Surprisingly, the cradle of humanity is also a test bed for casino slot products aimed at Asians
Africa may seem an unlikely testing ground for slot machines targeted at Asian players. Globalisation has, though, made big changes to the way the gaming industry operates, and Africa is no exception, says John A. Robbins.
Mr Robbins is a gaming executive with more than 30 years of experience, including an executive role with Sol Kerzner’s Sun International group, which has extensive gaming and leisure interests across southern Africa.
Recently, Mr Robbins, chairman of a Gibraltar-based company called KaiRo International, has been travelling in Asia looking at possible gaming business opportunities in Indochina.
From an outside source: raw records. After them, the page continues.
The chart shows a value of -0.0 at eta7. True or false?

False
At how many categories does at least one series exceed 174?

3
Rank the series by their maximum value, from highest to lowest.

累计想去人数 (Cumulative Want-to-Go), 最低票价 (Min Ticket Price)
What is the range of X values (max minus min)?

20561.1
The idea is to transfer the knowledge he’s gained in serving the many East Asian customers found in African casinos back to Asia proper.
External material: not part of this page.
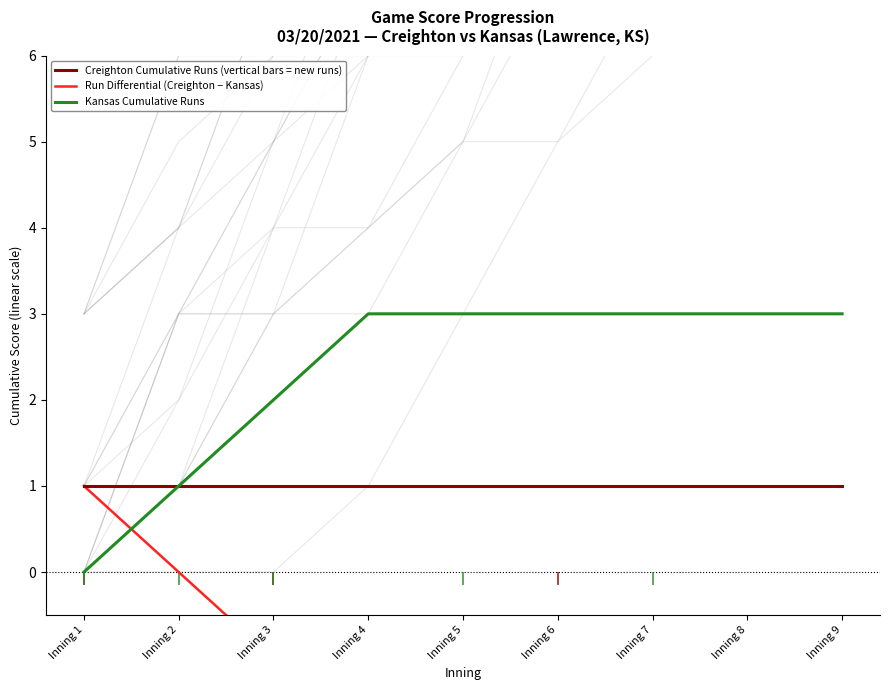

How many times do Run Differential (Creighton − Kansas) and Kansas Cumulative Runs cross each other?

1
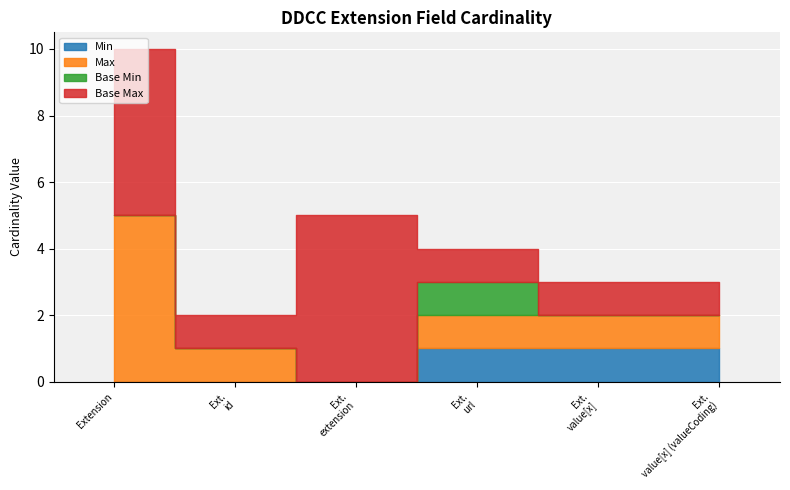

At which category is the sum across all series the highest?

Extension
Inside Asian Gaming spoke to Mr Robbins in Hong Kong on one of his recent visits to Asia.
“The guys I’ve been talking to about possibly doing business in Asia, they say ‘You don’t know how things work out here.’ I disagree with that. I left the UK in the 1970s, and I’ve been in and out of Africa for 30 years. In that time most of my customers have been Indians or East Asians,” he says.
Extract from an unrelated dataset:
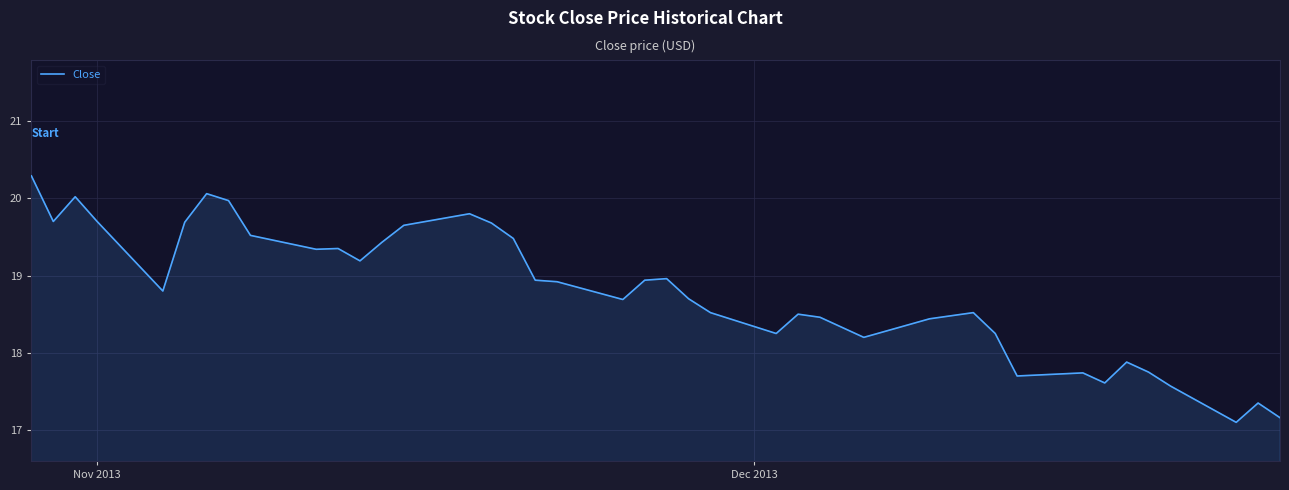

What is the minimum value shown in the chart?

17.1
“When I first worked in southern Africa in the late 1970s, most of the Chinese people I knew were from families who had been there for several generations and were established as professionals.
“Then when I worked in Lesotho and Swaziland with Sun International, the Chinese people we saw were mainly Taiwanese who went out there because of the textile industry. They kept to themselves but liked to gamble. They generally visited the casinos in a group of 20 to 30, and actually became the main clients,” recalls Mr Robbins.
In 1991, Mr Robbins and a business partner, Tommy Kai, who also happens to be ethnic Chinese, set up KaiRo International, an independent management company, in order to develop casinos at several Hilton Hotels venues in Turkey. The name of the company, formed from the surnames of the partners, also turned out to be prophetic, as Mr Robbins was soon back in Africa. In 1996 KaiRo sold its Turkish casino business to a local group called TGI, spotting instead a gap in the market for small club-style casinos in some of the newly liberalised African economies. The countries targeted were Ghana in the west and Tanzania in the east, away from the more developed southern tip of the continent.